• **WRITTEN INSTRUCTION 1**
Please state how many lines of the records below contain the string "scientific". Case counts, and the reply should be only the number.

• **GIVEN TEXT**

########################################

The sale is valid because it was writing even though it was not made to appear in a public
instruments.
2. In the same example, what rights, if any, are acquired by the contacting parties? The
contract is valid and binding, although it is still executory, but only as between the parties
and not against third persons without notice until the sale is registered in the Registry of
Property.
B has the right to compel S to put the contract in a public instrument so that it can be registered
to affect third persons, even in the absence of express agreement between them to the effect.

STUDY GUIDE (p. 404)


1. Reformation - The reformation is that remedy to amend or correct the form of a contract as a
written instrument so that it would conform to the real intention of the parties.
2. Mutual mistake - A mutual mistake occurs when the parties to a contract are both mistaken
about the same material fact within their contract. They are at cross purposes. There is a meeting
of the minds, but the parties are mistaken. Hence the contract is voidable.
1. What is the reason why law in certain cases permits a written instrument to be reformed
or corrected?
Equity orders the reformation of an instrument in order that the intention of the contracting
parties may be expressed.
2. In what way is reformation of written instrument distinguished from the annulment of a
contract?
In reformation, there has been a meeting of the minds of the parties (Article 1359 part 1); hence,
a contract exists but the written instruments purporting to embody the contract does not express
the true intention of the parties by reason of mistake, fraud, inequitable conduct, or accident.
III.
1. S sold his horse “X” to B under a written contract of sale. What B thought S was selling
him is horse “Y.” Can S ask for the reformation of the contract against the objection of B
who is agreeable to the sale of horse “X?”
Article 1361. When a mutual mistake of the parties causes the failure of the instrument to
disclose their real agreement, said instrument may be reformed.
2. Suppose in the same example, S was intending to sell his horse “Y.” Give the three (3)

########################################

• **MATERIAL**
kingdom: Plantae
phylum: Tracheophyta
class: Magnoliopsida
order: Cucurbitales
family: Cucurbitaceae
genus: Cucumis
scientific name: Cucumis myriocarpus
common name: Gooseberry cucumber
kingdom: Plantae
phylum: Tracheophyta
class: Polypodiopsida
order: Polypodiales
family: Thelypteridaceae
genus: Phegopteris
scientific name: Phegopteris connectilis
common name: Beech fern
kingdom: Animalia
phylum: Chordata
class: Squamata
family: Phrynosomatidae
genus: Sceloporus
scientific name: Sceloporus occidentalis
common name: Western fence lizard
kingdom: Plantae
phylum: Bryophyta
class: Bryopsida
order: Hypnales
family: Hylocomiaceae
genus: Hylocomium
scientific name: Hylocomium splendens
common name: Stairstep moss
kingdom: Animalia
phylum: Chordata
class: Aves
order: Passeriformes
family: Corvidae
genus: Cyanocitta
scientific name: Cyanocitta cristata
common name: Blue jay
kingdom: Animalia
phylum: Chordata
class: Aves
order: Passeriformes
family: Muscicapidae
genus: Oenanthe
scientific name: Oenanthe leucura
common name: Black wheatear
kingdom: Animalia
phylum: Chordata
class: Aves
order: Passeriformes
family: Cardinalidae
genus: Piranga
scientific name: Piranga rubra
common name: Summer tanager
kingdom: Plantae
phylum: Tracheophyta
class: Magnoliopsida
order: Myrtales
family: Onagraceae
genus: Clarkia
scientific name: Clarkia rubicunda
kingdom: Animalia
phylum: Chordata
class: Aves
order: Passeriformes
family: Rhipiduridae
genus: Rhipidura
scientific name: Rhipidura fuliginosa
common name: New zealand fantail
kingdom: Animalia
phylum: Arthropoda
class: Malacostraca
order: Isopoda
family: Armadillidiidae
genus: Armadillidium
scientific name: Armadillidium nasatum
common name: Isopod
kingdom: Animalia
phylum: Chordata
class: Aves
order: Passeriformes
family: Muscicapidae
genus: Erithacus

########################################

• **WRITTEN INSTRUCTION 2**
Extend the text on contract reformation, picking up right after its last line.

• **OUTPUT 1**
10

• **OUTPUT 2**
cases when he can ask for the reformation of the contract.
If one party was mistaken and the other acted fraudulently or inequitably in such a way that the
instrument does not show their true intention, the former may ask for the reformation of the
instrument. Article 1362.
When one party was mistaken and the other knew or believed that the instrument did not state
their real agreement, but concealed the fact from the former, the instrument may be reformed.
Article 1363.
When though the ignorance, lack of skill, negligence or bad faith on the part of the person
drafting the instrument or of the clerk or typist, the instrument does not express the true intention
of the parties, the courts may order that the instrument be reformed. Article 1364

STUDY GUIDE (p. 414-415)


1. Interpretation of contract - Interpretation of a contract is the determination of the meaning
of the terms or words used by the parties in their contract. Determining the intent of the parties is
usually what courts say it is when they interpret a contract’s language in particular cases.
2. Contract of adhesion - Generally, the terms of a contract result from the material formulation
thereof by the parties thereto. It is, how- ever, of common knowledge that there are certain
contracts almost all the provisions of which have been drafted by only one party, usually a
corporation
1. What should be followed in the interpretation of a contract, its terms or the intention of
the parties? Explain.
In the interpretation of a contract, the intention of the parties is one of the important to consider
the contract. The intention of the parties should always prevail because their will has the force of
law between them. Terms are just created after the intention of the parties has been created.
Article 1370.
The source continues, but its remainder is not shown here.